Nun könnte man ja ein bisschen rechnen und schätzen, welche Mietrichtwerte das LSG demnächst für Wilhelmshaven für rechtens erklären wird. Doch das lassen wir aus zwei Gründen bleiben: Zum einen wären es ja nur spekulative Werte. Zum anderen wollen wir niemanden in verfrühte Vorfreude versetzen, die dann wahrscheinlich wieder enttäuscht würde. Nachdem die Stadt Wilhelmshaven seit fast vier Jahren darauf beharrt, die ohnehin schon prekäre finanzielle Situation von 10.000 ihrer Mitmenschen noch prekärer zu machen, indem sie diese zwingt, von einem ohnehin zu niedrigen Regelsatz Monat für Monat einen Teil für die Miete abzuzweigen, muss man befürchten, dass sie die Möglichkeit der Revision nutzen und diese Streitfrage zum Bundessozialgericht tragen wird.

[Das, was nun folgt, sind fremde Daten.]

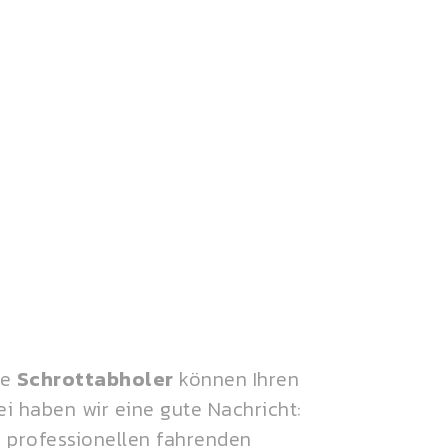
re
Schrottabholer
können Ihren
i haben wir eine gute Nachricht:
 professionellen fahrenden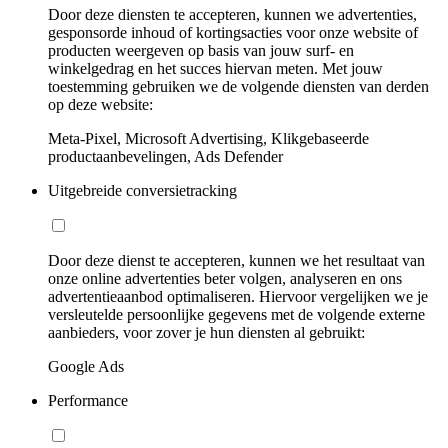
Door deze diensten te accepteren, kunnen we advertenties,
gesponsorde inhoud of kortingsacties voor onze website of
producten weergeven op basis van jouw surf- en
winkelgedrag en het succes hiervan meten. Met jouw
toestemming gebruiken we de volgende diensten van derden
op deze website:
Meta-Pixel, Microsoft Advertising, Klikgebaseerde
productaanbevelingen, Ads Defender
Uitgebreide conversietracking
Door deze dienst te accepteren, kunnen we het resultaat van
onze online advertenties beter volgen, analyseren en ons
advertentieaanbod optimaliseren. Hiervoor vergelijken we je
versleutelde persoonlijke gegevens met de volgende externe
aanbieders, voor zover je hun diensten al gebruikt:
Google Ads
Performance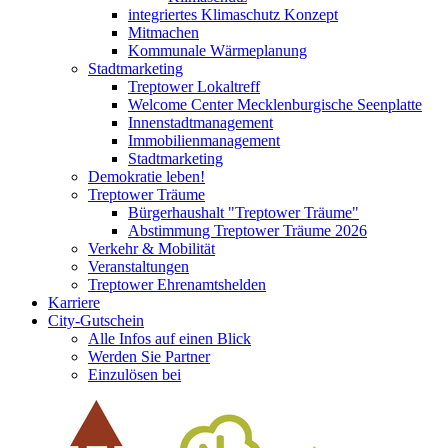
integriertes Klimaschutz Konzept
Mitmachen
Kommunale Wärmeplanung
Stadtmarketing
Treptower Lokaltreff
Welcome Center Mecklenburgische Seenplatte
Innenstadtmanagement
Immobilienmanagement
Stadtmarketing
Demokratie leben!
Treptower Träume
Bürgerhaushalt "Treptower Träume"
Abstimmung Treptower Träume 2026
Verkehr & Mobilität
Veranstaltungen
Treptower Ehrenamtshelden
Karriere
City-Gutschein
Alle Infos auf einen Blick
Werden Sie Partner
Einzulösen bei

Allen Alg II-BezieherInnen, die bislang nicht die volle Miete erstattet bekommen, ist nun aber anzuraten, ihre sämtlichen bisherigen Bescheide vom Job-Center nach § 44 SGB X überprüfen zu lassen. Auch wenn es noch einige Zeit dauern kann – sie werden ihr Geld bekommen.

Schade,

dass diese frohe Botschaft nicht schon ein paar Tage früher erging. Die Monatsversammlung der ALI am 9. Dezember – bei Kinderpunsch und Gebäck, das vom DGB, vom SoVD und der Firma Bahlsen gespendet worden war – war besinnlich und heiter. Mit dieser Nachricht wäre sie ausgelassen gewesen!